Troubleshooting¶
Obscure task failures¶
Task state changed externally¶
There are many potential causes for a task’s state to be changed by a component other than the executor, which might cause some confusion when reviewing task instance or scheduler logs.
Below are some example scenarios that could cause a task’s state to change by a component other than the executor:
If a task’s Dag failed to parse on the worker, the scheduler may mark the task as failed. If confirmed, consider increasing core.dagbag_import_timeout and dag_processor.dag_file_processor_timeout.
The scheduler will mark a task as failed if the task has been queued for longer than scheduler.task_queued_timeout.
If a task instance’s heartbeat times out, it will be marked failed by the scheduler.
A user marked the task as successful or failed in the Airflow UI.
An external script or process used the Airflow REST API to change the state of a task.
Process terminated by signal¶
Sometimes, Airflow or some adjacent system will kill a task instance’s TaskRunner
, causing the task instance to fail.
Below we discuss a few common cases.
Dag run timeout¶
A dag run timeout can be specified by dagrun_timeout
in the dag’s definition.
The task process would likely be killed with SIGTERM (exit code -15).
Out of memory error (OOM)¶
When a task process consumes too much memory for a worker, the best case scenario is it is killed with SIGKILL (exit code -9).
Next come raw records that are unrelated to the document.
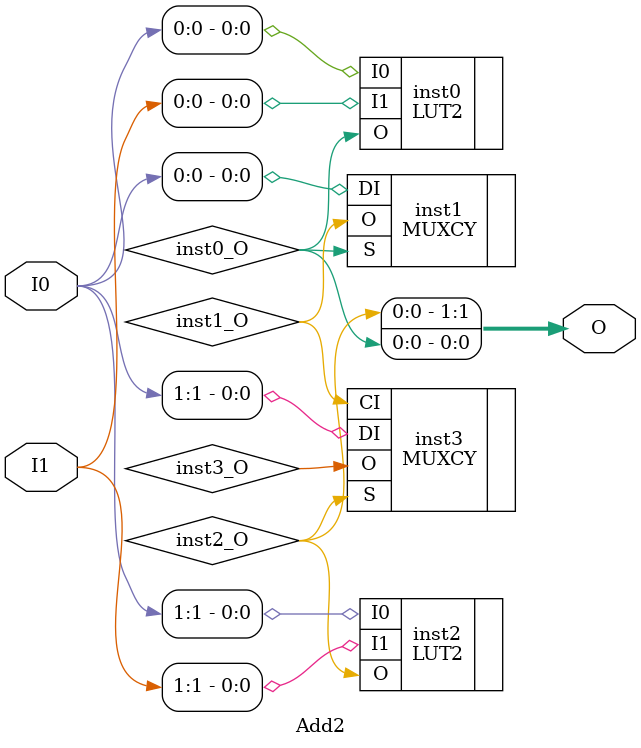
<source format=v>
module Add2 (input [1:0] I0, input [1:0] I1, output [1:0] O);
wire  inst0_O;
wire  inst1_O;
wire  inst2_O;
wire  inst3_O;
LUT2 #(.INIT(4'h6)) inst0 (.I0(I0[0]), .I1(I1[0]), .O(inst0_O));
MUXCY inst1 (.DI(I0[0]), .S(inst0_O), .O(inst1_O));
LUT2 #(.INIT(4'h6)) inst2 (.I0(I0[1]), .I1(I1[1]), .O(inst2_O));
MUXCY inst3 (.DI(I0[1]), .CI(inst1_O), .S(inst2_O), .O(inst3_O));
assign O = {inst2_O,inst0_O};
endmodule


</source>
Depending on configuration and infrastructure, it is also possible that the whole worker will be killed due to OOM and then the tasks would be marked as failed after failing to heartbeat.
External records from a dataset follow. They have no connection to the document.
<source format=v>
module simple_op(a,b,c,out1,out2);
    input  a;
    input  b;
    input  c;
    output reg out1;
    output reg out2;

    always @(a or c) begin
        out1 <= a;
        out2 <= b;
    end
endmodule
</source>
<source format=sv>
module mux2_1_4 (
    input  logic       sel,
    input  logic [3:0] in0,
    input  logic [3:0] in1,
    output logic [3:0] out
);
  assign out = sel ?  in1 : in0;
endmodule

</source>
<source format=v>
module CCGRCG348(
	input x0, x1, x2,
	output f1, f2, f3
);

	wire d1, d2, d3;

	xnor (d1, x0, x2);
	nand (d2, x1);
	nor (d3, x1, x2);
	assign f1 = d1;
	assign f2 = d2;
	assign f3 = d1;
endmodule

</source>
Lingering task supervisor processes¶
Under very high concurrency the socket handlers inside the task supervisor may
miss the final EOF events from the task process. When this occurs the supervisor
believes sockets are still open and will not exit. The
workers.socket_cleanup_timeout option controls how long the supervisor
waits after the task finishes before force-closing any remaining sockets. If you
observe leftover supervisor
processes, consider increasing this delay.